# Is this a vector space and is this the correct way to approach the problem?

See if, based on the operations presented, it is a vector space in the real numbers.

For any $$(x_1, x_2), \space (y_1, y_2) \in \Bbb R^{2}; \space a \in \Bbb R$$ The operations presented are: $$(x_1, x_2) + (y_1, y_2) = (x_1, x_2-y_2)$$ and $$a(x_1, x_2) = (ax_1, ax_2)$$

My first question is if, based on them saying $$a(x_1, x_2) = (ax_1, ax_2)$$ does it mean that $$a(y_1, y_2) = (ay_1, ay_2)?$$ and would this apply if the multiplication was defined in any other way, like: $$a(x_1, x_2) = (0, ax_1)$$ then we could assume that $$a(y_1, y_2) = (0, ay_1)?$$

I tried to verify the first axiom based on their definition and my thought was as follows: $$(x_1, x_2) + (y_1, y_2) = (x_1, x_2-y_2)$$ $$(y_1, y_2) + (x_1, x_2) = (y_1+x_1, y_2+x_2)$$ This means that it doesn't fit the criteria to be a vector space... Is this the correct way to prove it? Also, I'm not sure if the order of the elements in the sums is relevant or not... I'm assuming it is based on their definition, but since we are dealing with elements in the real numbers I could also assume they aren't. In that case we could get something like: $$(y_1, y_2) + (x_1, x_2) = (y_1+x_1, y_2+x_2) = (x_1+y_1, x_2+y_2) = (x_1, x_2-y_2)$$ In this case, we have commutation and the first axiom holds...

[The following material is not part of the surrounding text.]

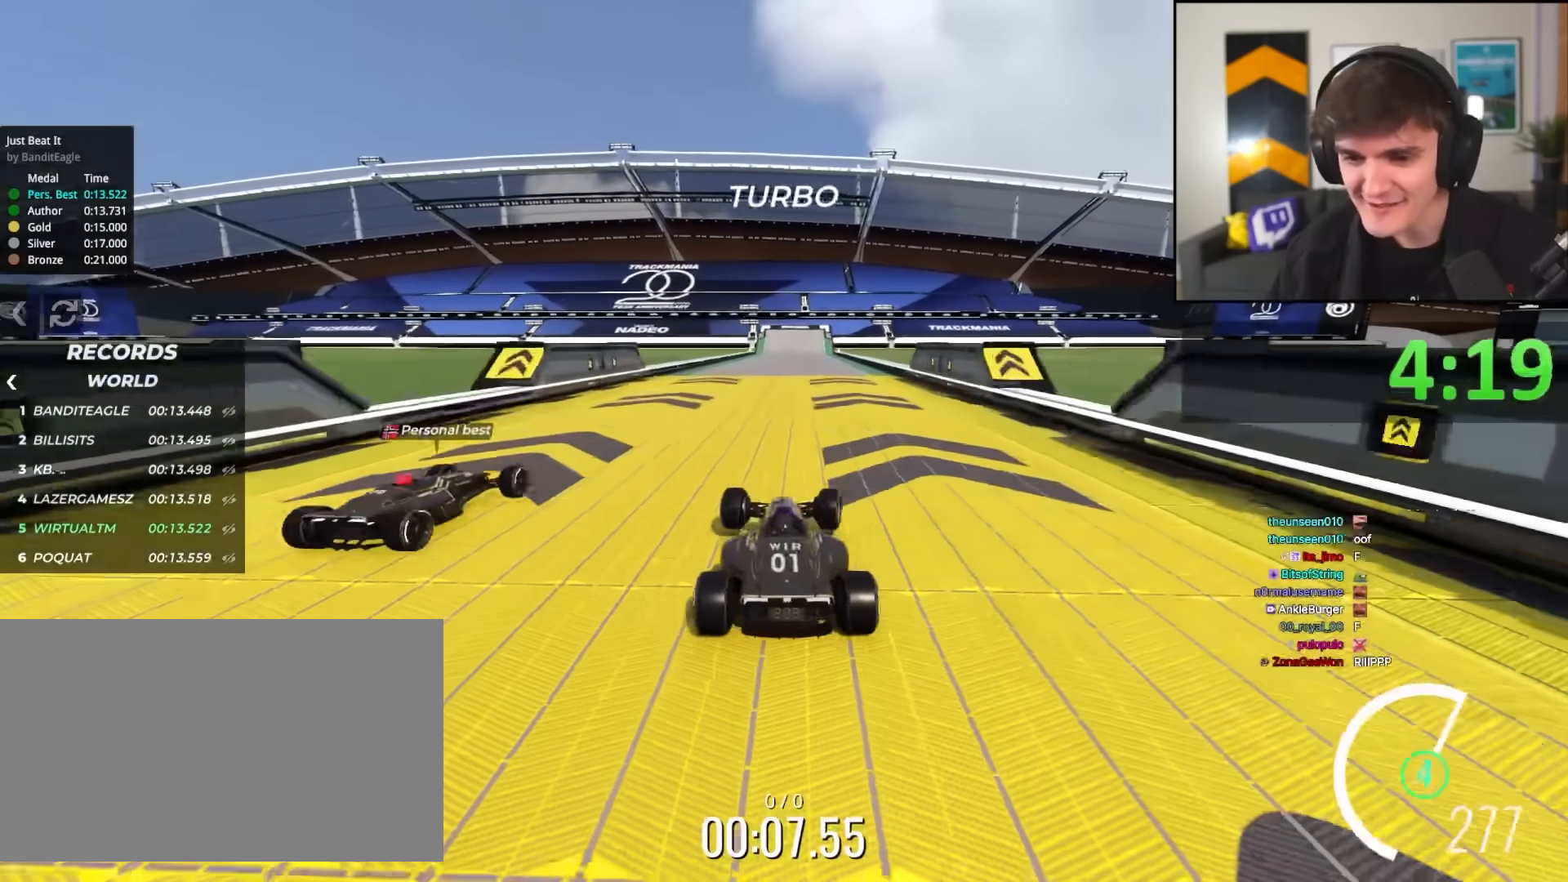
{"keys": ["up"], "events": [[17, "right", "up"]]}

• When they say "for any $(x_1,x_2)\in \Bbb R^2$, it really means for any. So yes, whenever $y_1$ and $y_2$ are real numbers, $(y_1,y_2)$ is in $\Bbb R^2$, and thus $a(y_1,y_2)=(ay_1,ay_2)$ for any $a\in\Bbb R$. Apr 25, 2020 at 19:57
• @ElliotG oh, so the first axiom holds then...
– user707245
Apr 25, 2020 at 20:11
• Try just checking if $(x_1,x_2)+(y_1,y_2)=(y_1,y_2)+(x_1,x_2)$. Apr 25, 2020 at 20:17
• ye, you are right. It isn't and my O.P is wrong!
– user707245
Apr 25, 2020 at 20:30
• You wrote $(y_1,y_2)+(x_1,x_2)=(y_1+x_1,y_2+x_2)$, which is not correct. You cannot use two definitions of $+$ at the same time here. Apr 25, 2020 at 20:31

It is given that $$(x_1, x_2)+(y_1, y_2) = (x_1, x_2-y_2)$$ for any $$(x_1, x_2), (y_1, y_2) \in \mathbb{R}^2$$ -- (equivalently, for any $$x_1,x_2,y_1,y_2 \in \mathbb{R}$$).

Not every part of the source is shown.